Scala parser combinators: getting a stackoverflow with packratparsers

Question

The problem

The problem is that you are indeed filling the stack. Your expression consists of 500 opening brackets, the "1+1" and then 500 closing brackets. In the terms of your grammar you have 500 terms of type "factor" nested into each other, and then inside one term of type "expr".

For each start of a (nested) term, the parser has to push something on a stack (in this case a function call). When the nested term is finished, the parsed pops this thing from the stack (in this case: the function returns). If after the last token the stack is empty and if the stack never goes negative (pops too much), then your term is well formed (in your case: the parentheses are balanced).

In simple terms: The parser uses the stack to count if the parenthesis are balanced.

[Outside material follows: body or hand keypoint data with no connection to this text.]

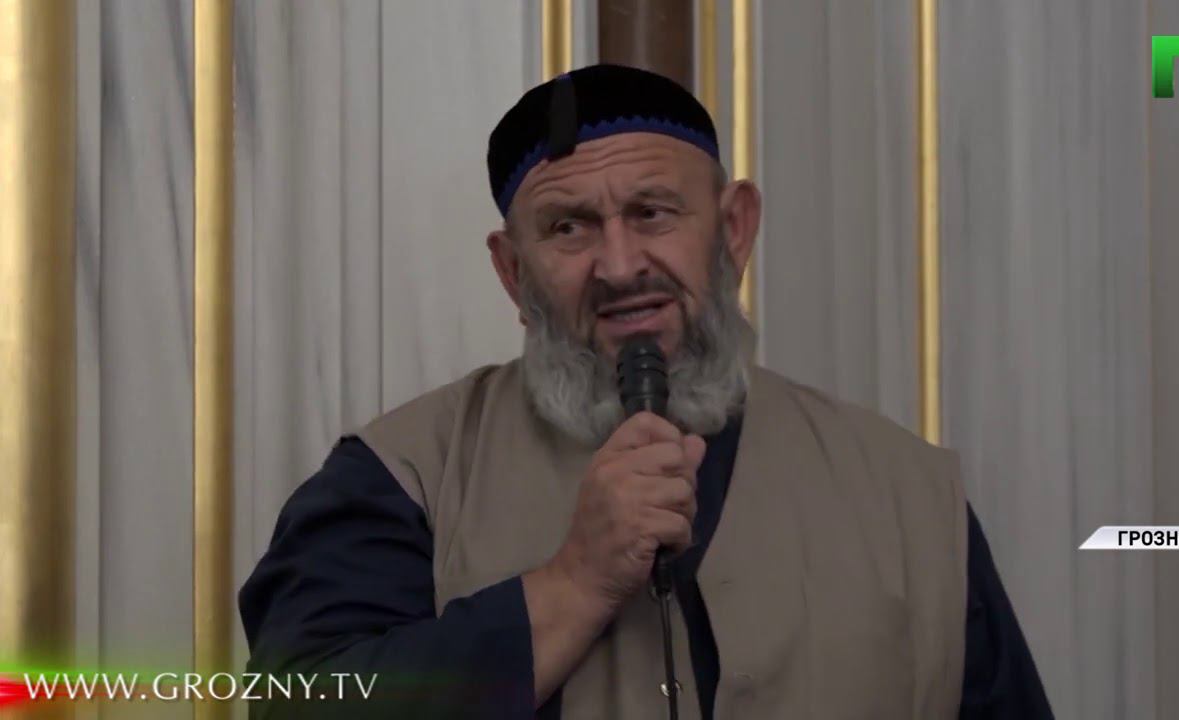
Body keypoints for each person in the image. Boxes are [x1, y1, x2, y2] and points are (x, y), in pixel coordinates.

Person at [239, 64, 1053, 719]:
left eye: (654, 213)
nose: (621, 265)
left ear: (733, 230)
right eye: (569, 227)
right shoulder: (402, 476)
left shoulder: (908, 495)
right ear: (513, 272)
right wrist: (573, 584)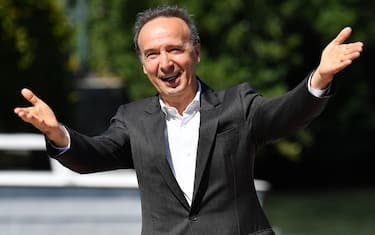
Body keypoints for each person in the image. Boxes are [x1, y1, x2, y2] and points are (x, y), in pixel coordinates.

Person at [14, 5, 363, 235]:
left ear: (195, 53)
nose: (164, 63)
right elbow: (90, 156)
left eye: (174, 50)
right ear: (143, 64)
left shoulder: (236, 104)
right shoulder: (132, 119)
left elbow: (284, 115)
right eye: (152, 54)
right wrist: (56, 132)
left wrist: (318, 78)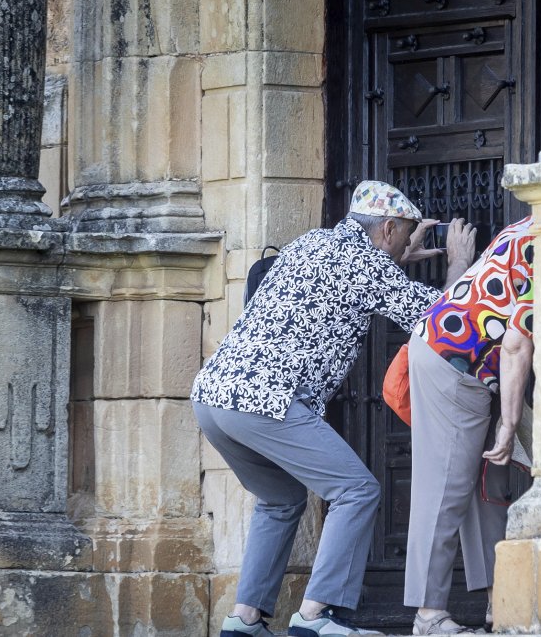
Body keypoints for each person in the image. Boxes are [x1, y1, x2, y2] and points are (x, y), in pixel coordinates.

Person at [191, 180, 476, 637]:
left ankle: (244, 620)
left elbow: (349, 284)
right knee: (356, 490)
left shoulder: (312, 241)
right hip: (268, 400)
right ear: (387, 229)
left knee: (281, 500)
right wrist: (459, 263)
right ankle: (317, 615)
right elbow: (441, 322)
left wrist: (393, 261)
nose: (406, 244)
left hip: (213, 397)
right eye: (404, 235)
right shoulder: (366, 263)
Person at [403, 216, 536, 634]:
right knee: (445, 488)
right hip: (454, 359)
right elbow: (515, 343)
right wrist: (509, 423)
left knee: (484, 485)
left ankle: (499, 603)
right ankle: (428, 614)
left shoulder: (533, 224)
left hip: (471, 362)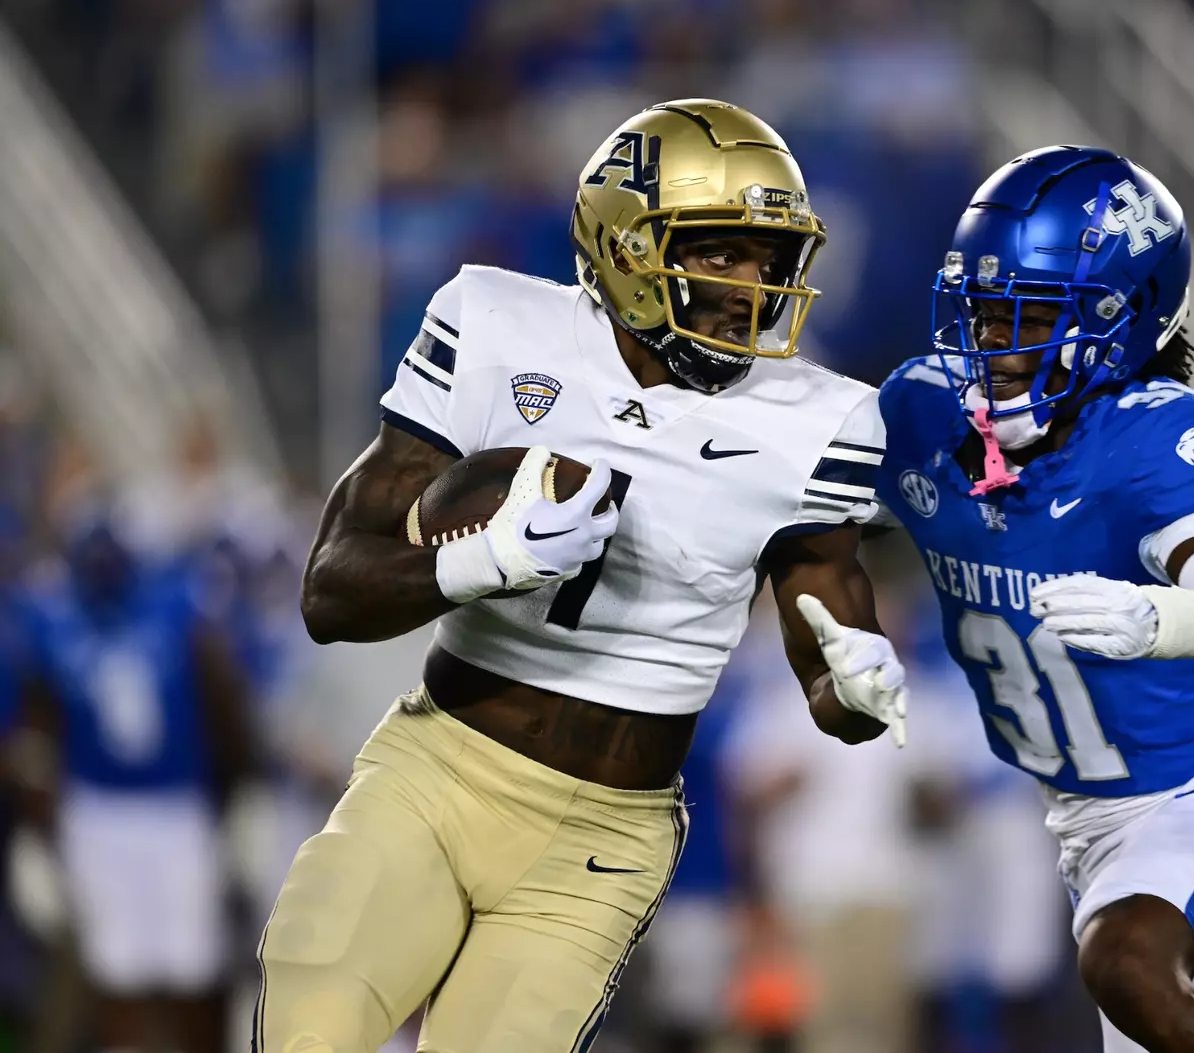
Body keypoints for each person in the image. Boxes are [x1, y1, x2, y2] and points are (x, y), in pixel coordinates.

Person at [258, 99, 909, 1053]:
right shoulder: (494, 325)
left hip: (602, 835)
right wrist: (487, 562)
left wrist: (858, 686)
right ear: (626, 247)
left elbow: (833, 684)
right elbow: (331, 592)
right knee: (311, 1016)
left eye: (770, 261)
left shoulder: (820, 420)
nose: (751, 287)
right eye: (720, 252)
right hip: (438, 771)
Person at [872, 146, 1194, 1053]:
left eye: (1023, 318)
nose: (990, 347)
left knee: (1128, 966)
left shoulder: (1147, 441)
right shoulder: (924, 418)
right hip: (1089, 834)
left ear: (1120, 319)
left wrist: (1165, 620)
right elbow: (800, 513)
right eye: (982, 316)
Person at [16, 512, 257, 1053]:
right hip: (98, 808)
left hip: (177, 806)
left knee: (194, 966)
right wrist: (40, 817)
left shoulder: (175, 609)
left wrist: (241, 788)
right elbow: (38, 722)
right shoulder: (56, 618)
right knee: (117, 969)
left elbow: (226, 703)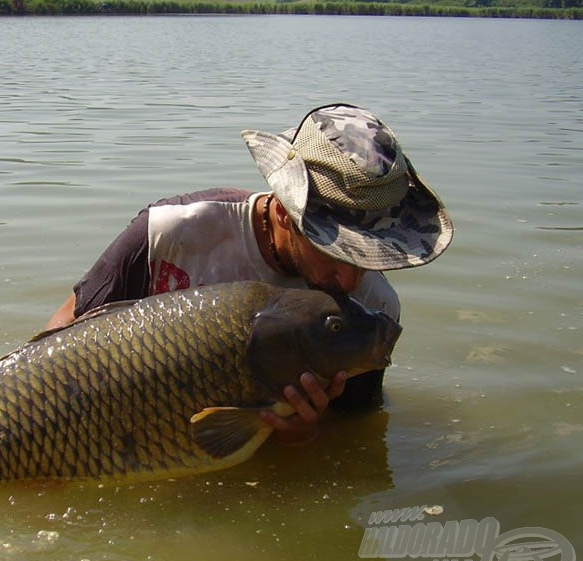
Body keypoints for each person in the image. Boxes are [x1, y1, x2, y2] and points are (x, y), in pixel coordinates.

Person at [47, 103, 453, 445]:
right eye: (335, 253)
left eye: (368, 259)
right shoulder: (172, 233)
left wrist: (304, 435)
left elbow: (356, 436)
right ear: (283, 212)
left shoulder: (373, 313)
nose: (350, 283)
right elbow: (65, 332)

You are using several tools too speed the parsing up. None of these tools helps with the stack consumption.

Your helpers:

Using a packrat parser

The packrat parser caches already parsed parts, so they don't need to be parsed again. This can come with a nice speed up, when your grammar has lots of alternatives with common parts. It doesn't help in your case, because you ahve no alternatives. And it doesn't help with the stack consumption.

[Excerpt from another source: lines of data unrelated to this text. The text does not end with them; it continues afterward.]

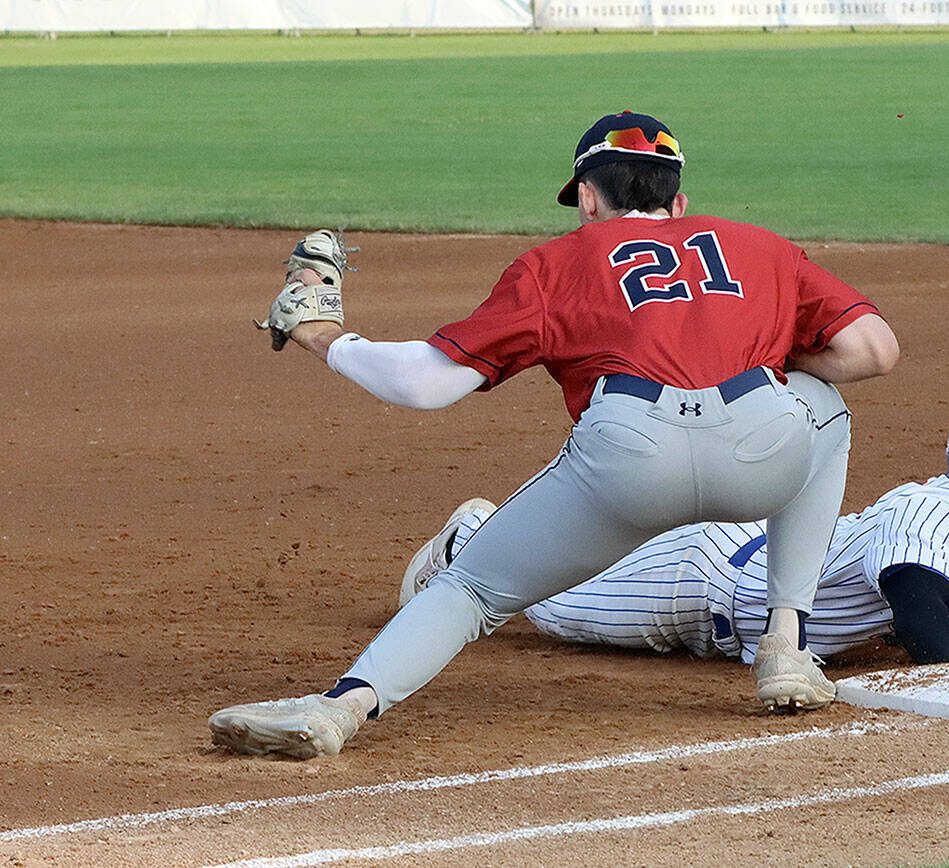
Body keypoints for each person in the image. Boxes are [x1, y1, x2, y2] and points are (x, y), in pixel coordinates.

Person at [209, 111, 899, 759]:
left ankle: (338, 710)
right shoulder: (762, 247)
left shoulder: (558, 263)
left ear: (589, 200)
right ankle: (786, 642)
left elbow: (428, 384)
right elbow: (874, 349)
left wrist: (322, 337)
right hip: (763, 452)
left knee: (473, 590)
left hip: (630, 463)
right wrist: (764, 366)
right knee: (821, 403)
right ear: (678, 203)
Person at [410, 393, 949, 669]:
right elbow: (921, 611)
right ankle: (469, 539)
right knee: (545, 600)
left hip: (748, 586)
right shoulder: (931, 513)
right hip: (701, 581)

Omitting parts of the result

You use <~ and ~> to omit some parts of the parsed result. But this only helps inside a term. When the according rule is invoked, the parser must still push something on the stack.

Using tokens

You break up the input stream in tokens before you parse it. This usually speeds up the parsing, because tokenizing (non recursive, usually regular expressions) is much cheaper than parsing (recursive). But in your case, the problem lies in the depth of the nested terms (recursive problem). So your pressure is completely in the parsing part, and hence uses up the stack. Tokenizing does not help with that problem.

Solution

I don't think you can solve this easily. Parser have to use some kind of stack data structure. And usually the built in stack is used for performance issues. You would have to use some stack structure on the heap. This will usually be much slower and will not be compatible with Scala Parser Combinators.

You could try to wrap "factor" in continuation-passing style (CPS). Then the calls will be tracked on the heap and not on the stack.

Out of the box there is no simple solution for this.